Check every line of the material below for the string "место", and return the ones that have it.

Entries supplied ->
+++
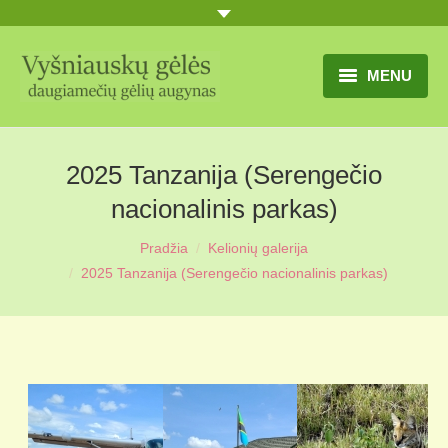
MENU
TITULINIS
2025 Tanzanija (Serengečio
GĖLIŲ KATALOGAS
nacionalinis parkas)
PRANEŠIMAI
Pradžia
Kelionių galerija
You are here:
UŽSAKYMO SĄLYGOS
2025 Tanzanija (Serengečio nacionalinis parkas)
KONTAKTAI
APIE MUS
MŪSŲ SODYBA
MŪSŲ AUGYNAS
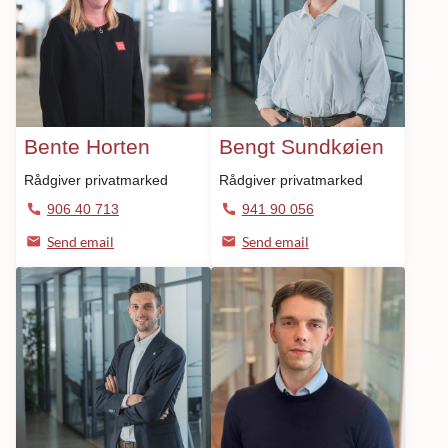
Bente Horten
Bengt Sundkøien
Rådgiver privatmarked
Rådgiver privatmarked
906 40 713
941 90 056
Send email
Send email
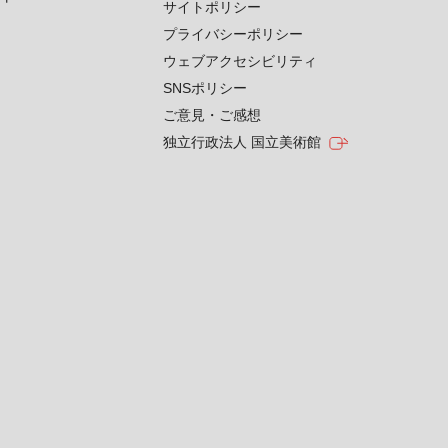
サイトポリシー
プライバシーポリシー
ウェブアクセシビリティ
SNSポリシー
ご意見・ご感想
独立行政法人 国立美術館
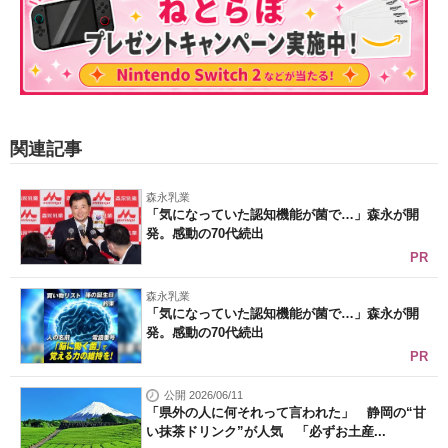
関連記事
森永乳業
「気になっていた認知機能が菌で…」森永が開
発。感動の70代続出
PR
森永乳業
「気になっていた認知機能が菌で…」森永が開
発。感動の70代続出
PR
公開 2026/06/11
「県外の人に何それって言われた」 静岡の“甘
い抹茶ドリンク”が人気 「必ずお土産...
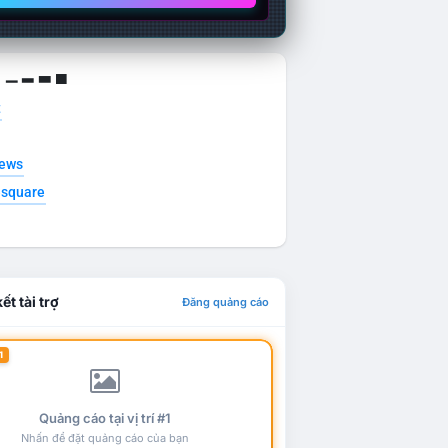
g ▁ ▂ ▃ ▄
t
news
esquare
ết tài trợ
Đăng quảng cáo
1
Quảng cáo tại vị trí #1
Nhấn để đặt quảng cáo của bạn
+++
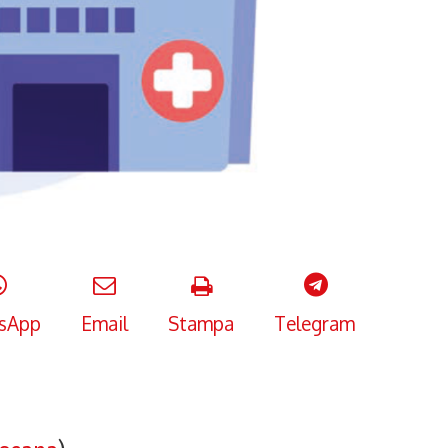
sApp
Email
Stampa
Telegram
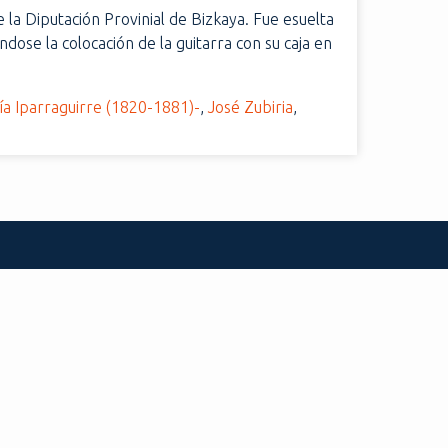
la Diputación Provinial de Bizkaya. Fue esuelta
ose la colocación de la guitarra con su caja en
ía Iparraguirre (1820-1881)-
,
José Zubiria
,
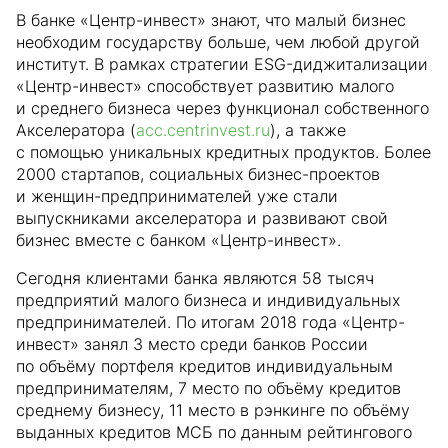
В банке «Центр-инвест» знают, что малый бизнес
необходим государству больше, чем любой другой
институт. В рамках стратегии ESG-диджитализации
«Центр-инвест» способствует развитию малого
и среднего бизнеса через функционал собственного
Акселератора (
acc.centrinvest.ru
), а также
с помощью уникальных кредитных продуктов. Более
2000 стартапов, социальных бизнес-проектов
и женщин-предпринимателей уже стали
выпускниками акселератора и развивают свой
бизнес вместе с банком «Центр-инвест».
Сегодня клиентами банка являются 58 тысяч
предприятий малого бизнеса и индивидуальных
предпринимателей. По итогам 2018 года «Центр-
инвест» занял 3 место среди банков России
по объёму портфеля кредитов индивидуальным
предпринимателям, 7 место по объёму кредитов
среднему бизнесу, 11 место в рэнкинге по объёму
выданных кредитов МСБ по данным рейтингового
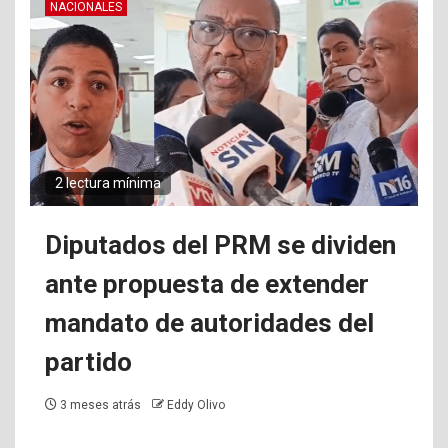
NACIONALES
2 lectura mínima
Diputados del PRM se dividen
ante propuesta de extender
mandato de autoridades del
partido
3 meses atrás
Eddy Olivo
+++
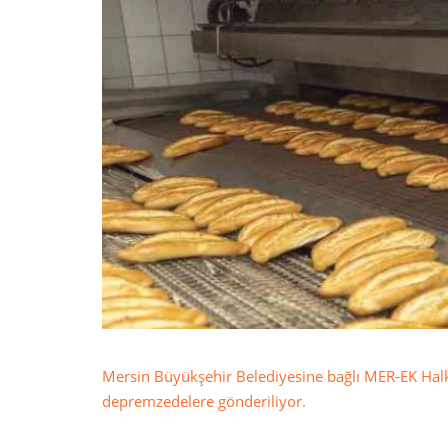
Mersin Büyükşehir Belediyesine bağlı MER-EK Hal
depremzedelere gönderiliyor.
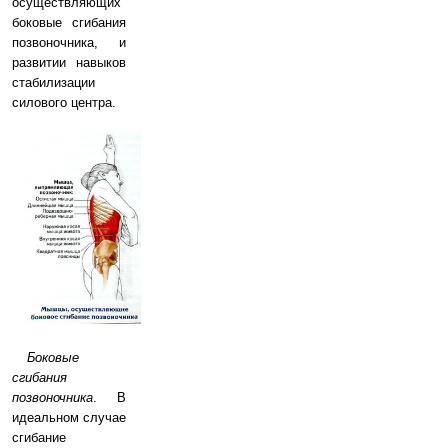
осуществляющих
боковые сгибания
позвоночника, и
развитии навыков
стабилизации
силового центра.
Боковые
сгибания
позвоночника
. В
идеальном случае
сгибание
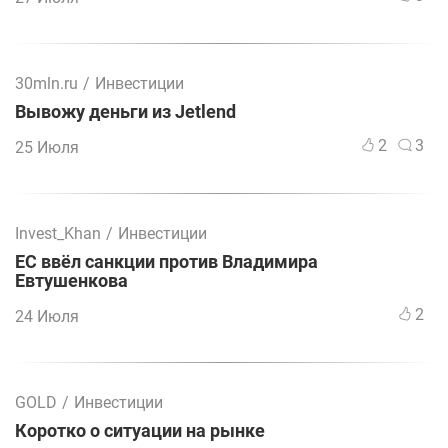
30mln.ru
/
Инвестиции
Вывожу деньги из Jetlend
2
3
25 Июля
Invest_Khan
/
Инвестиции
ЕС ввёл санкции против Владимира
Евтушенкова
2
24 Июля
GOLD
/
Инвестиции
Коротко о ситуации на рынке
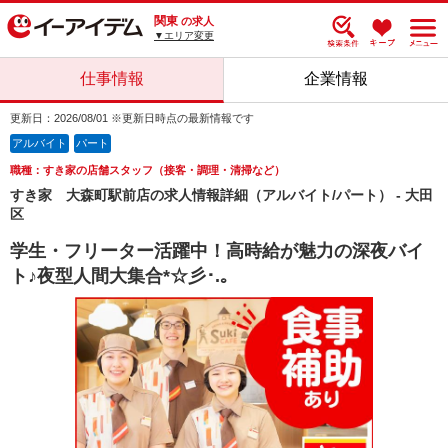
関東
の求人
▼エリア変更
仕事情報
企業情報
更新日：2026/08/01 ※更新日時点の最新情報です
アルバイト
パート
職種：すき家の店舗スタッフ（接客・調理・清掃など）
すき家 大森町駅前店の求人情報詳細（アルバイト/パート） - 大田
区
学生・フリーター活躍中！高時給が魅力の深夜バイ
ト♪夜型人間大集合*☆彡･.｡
+++
Written response ->
инвест» занял 3 место среди банков России
предпринимателям, 7 место по объёму кредитов
среднему бизнесу, 11 место в рэнкинге по объёму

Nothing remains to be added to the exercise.